Retrieve enriched agent profiles with auto-generated activation prompts:

# List all agent profiles (with system_prompt and activation_prompt)
agents = client.list_agents(memory_id="mem-xxx")
for agent in agents["agents"]:
    print(agent["agent_role"], agent["title"])
    print(agent["activation_prompt"])  # Ready-to-use prompt for sub-agent spawning

# Get activation prompt for a specific role
prompt = client.get_agent_prompt(memory_id="mem-xxx", agent_role="backend_engineer")

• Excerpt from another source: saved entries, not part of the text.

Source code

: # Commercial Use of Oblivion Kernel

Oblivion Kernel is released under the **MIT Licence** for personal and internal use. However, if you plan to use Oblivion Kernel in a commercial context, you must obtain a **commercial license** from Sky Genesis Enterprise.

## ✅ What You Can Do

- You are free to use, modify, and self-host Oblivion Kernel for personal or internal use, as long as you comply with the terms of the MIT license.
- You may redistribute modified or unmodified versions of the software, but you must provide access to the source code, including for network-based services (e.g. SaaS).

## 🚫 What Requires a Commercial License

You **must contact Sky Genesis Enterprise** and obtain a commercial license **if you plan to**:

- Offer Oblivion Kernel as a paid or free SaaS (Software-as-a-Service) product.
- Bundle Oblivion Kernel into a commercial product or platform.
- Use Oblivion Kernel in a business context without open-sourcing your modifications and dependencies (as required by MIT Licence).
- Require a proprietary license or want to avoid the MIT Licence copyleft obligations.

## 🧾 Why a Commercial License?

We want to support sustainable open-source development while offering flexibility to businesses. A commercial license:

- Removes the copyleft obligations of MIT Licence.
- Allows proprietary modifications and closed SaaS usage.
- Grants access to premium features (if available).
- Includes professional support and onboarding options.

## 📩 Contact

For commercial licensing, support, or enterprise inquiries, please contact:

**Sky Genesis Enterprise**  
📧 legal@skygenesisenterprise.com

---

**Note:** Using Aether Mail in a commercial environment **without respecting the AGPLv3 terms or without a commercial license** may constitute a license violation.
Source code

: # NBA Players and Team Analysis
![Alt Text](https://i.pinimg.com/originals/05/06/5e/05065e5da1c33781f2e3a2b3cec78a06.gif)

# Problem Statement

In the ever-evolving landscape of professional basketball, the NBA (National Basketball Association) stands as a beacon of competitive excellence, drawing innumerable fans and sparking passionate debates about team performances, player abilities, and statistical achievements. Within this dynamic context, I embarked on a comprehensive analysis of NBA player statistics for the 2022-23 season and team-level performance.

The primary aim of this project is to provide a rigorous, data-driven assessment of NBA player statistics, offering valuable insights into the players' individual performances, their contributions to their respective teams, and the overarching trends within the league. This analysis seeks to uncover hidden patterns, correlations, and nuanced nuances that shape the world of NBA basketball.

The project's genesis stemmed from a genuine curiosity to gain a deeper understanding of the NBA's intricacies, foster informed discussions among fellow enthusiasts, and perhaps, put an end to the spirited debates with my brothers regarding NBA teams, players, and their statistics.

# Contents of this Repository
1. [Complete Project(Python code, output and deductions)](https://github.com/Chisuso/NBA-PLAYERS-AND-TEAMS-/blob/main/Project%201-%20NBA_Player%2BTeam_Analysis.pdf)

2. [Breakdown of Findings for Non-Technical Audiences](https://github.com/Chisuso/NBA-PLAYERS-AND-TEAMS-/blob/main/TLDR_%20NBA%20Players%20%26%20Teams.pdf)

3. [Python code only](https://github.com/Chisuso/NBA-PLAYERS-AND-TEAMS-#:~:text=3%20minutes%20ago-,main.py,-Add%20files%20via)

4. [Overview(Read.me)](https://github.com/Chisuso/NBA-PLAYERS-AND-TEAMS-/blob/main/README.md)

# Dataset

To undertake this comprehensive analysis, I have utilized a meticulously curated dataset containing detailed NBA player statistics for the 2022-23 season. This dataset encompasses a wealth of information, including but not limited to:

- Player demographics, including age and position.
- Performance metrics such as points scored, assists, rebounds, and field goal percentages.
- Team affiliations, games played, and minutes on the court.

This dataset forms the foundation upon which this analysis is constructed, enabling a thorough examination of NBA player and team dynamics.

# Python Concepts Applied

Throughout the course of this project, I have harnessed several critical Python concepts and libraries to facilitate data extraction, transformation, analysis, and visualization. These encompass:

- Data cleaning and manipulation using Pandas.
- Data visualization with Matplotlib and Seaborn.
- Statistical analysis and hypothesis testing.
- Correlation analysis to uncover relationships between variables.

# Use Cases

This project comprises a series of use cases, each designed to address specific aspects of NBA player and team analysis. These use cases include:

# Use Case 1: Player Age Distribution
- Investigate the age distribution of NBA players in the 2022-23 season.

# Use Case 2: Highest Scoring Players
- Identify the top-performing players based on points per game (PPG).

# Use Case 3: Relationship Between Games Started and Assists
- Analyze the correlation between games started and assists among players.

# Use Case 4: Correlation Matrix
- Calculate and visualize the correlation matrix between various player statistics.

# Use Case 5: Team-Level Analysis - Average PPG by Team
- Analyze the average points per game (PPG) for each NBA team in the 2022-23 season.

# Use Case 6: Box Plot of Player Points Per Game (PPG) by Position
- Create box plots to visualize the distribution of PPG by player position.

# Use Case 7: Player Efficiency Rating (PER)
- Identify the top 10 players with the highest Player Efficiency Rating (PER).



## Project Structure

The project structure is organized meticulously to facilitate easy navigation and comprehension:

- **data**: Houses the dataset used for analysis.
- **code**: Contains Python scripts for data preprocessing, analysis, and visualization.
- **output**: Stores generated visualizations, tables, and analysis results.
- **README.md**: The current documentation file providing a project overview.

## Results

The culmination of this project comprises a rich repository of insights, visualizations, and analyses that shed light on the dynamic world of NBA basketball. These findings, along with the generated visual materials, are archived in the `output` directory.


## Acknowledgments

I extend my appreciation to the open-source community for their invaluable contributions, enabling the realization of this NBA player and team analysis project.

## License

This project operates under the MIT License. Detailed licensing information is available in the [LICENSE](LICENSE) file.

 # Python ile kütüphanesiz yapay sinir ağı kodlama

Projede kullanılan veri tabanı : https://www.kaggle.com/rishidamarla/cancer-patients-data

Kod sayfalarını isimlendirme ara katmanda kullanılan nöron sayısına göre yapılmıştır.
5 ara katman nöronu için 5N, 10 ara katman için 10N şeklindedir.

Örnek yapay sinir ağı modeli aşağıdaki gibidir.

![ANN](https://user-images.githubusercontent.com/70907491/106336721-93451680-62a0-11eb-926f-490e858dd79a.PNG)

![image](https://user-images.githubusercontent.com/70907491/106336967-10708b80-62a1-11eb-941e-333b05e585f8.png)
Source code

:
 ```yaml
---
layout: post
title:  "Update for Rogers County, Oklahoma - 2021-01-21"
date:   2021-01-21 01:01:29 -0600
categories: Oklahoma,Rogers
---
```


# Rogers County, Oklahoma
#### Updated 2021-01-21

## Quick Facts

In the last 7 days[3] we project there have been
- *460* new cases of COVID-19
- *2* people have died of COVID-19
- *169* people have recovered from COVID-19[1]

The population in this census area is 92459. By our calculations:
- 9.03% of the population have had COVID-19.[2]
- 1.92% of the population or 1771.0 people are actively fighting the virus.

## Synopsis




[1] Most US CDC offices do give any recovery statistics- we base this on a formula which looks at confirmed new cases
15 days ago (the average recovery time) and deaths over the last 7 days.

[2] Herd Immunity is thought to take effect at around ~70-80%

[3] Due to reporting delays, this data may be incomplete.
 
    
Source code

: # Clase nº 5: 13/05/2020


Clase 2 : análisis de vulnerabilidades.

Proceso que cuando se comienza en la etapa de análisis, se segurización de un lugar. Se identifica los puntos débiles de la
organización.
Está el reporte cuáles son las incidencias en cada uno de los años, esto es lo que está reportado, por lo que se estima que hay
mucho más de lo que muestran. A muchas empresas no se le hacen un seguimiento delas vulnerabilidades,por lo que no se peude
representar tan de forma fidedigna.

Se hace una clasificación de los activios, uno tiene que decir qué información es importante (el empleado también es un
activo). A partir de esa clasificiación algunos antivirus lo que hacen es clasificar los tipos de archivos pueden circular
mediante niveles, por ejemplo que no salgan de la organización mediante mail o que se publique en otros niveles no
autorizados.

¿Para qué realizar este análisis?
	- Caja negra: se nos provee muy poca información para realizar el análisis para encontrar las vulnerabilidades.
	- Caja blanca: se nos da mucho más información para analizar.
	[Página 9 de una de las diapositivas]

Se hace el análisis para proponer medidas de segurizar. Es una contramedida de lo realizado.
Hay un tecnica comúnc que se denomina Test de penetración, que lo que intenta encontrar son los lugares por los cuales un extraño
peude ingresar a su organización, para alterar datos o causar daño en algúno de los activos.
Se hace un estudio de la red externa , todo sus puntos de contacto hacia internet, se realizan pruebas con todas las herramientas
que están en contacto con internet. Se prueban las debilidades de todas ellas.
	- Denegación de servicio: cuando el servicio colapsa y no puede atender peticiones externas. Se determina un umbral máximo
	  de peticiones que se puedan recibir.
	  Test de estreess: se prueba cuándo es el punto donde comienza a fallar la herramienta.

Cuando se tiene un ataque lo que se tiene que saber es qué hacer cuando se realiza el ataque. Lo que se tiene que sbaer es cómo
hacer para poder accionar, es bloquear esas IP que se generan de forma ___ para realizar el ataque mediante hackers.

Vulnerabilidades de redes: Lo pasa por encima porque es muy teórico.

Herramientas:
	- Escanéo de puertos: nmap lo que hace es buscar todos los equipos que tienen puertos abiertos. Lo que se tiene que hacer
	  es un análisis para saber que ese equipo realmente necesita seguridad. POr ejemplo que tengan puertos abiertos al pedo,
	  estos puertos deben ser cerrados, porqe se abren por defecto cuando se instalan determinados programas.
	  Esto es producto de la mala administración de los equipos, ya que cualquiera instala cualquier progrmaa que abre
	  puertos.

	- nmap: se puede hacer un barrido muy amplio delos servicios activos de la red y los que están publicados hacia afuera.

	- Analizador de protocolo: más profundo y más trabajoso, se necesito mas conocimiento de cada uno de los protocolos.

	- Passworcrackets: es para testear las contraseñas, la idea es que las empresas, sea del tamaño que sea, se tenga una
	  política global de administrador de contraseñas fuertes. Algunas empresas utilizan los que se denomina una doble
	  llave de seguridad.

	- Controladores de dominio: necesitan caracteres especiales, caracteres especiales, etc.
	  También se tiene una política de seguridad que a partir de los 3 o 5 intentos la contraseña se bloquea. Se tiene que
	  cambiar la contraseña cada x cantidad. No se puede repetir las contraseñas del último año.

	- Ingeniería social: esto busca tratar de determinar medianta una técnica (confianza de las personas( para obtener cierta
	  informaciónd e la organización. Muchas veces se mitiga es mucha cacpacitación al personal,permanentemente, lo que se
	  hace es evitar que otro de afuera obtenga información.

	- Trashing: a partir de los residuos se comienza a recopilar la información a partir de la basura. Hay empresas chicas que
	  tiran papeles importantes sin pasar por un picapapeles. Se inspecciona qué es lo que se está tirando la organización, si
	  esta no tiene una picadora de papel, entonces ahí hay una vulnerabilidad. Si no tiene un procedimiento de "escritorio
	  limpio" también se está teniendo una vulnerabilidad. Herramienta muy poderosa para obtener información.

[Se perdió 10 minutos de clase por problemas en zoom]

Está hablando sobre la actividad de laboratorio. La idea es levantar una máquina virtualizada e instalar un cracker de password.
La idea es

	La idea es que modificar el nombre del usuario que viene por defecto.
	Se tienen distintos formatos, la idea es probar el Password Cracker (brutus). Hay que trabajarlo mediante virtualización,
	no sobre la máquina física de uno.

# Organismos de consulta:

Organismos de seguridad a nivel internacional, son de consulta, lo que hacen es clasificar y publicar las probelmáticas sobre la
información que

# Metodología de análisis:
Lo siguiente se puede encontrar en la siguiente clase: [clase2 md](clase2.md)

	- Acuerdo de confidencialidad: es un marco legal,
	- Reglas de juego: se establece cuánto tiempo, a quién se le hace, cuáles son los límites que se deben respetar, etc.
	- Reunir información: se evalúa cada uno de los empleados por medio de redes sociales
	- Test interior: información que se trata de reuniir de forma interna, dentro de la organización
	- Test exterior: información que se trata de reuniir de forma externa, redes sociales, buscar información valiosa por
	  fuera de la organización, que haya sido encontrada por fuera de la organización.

If a profile has a custom system_prompt (set in the frontend Settings), it is used as-is. Otherwise, a prompt is auto-generated from the profile fields (identity, critical_rules, workflow, etc.).

Injected Demo (Streaming + Recall)

Run the end-to-end injected-mode demo (client LLM extraction, server zero-LLM path):

python3 scripts/run_sdk_injected_conversation_demo.py --full-user-journey --stream

The demo validates:

Prompt-only usage via interceptor injection (no manual recall/remember calls in business code)
Background extraction request handling (record -> extraction_request -> record(insights=...))
Cross-session recall in a fresh simulated follow-up session
Streaming token output for runtime observability

Framework Integrations

All integrations share a unified adapter pattern based on MemoryCloudBaseAdapter. Each provides:

wrap_llm() / wrap_function() — transparent memory injection
awareness_recall() / awareness_record() / memory_insights() — explicit tool methods
inject_into_messages() — manual message-level injection
get_tool_functions() — tool definitions for manual registration

See the individual framework guides:

Environment Variables

export AWARENESS_API_BASE_URL="https://awareness.market/api/v1"
export AWARENESS_API_KEY="aw_xxx"

# Optional: configure extraction LLM behavior
export AWARENESS_EXTRACTION_MODEL="gpt-4o-mini"        # Model used for insight extraction (default: gpt-4o-mini)
export AWARENESS_EXTRACTION_MAX_TOKENS="16384"          # Max tokens for extraction output (default: 16384)

All environment variables can also be set via constructor parameters (which take priority over env vars).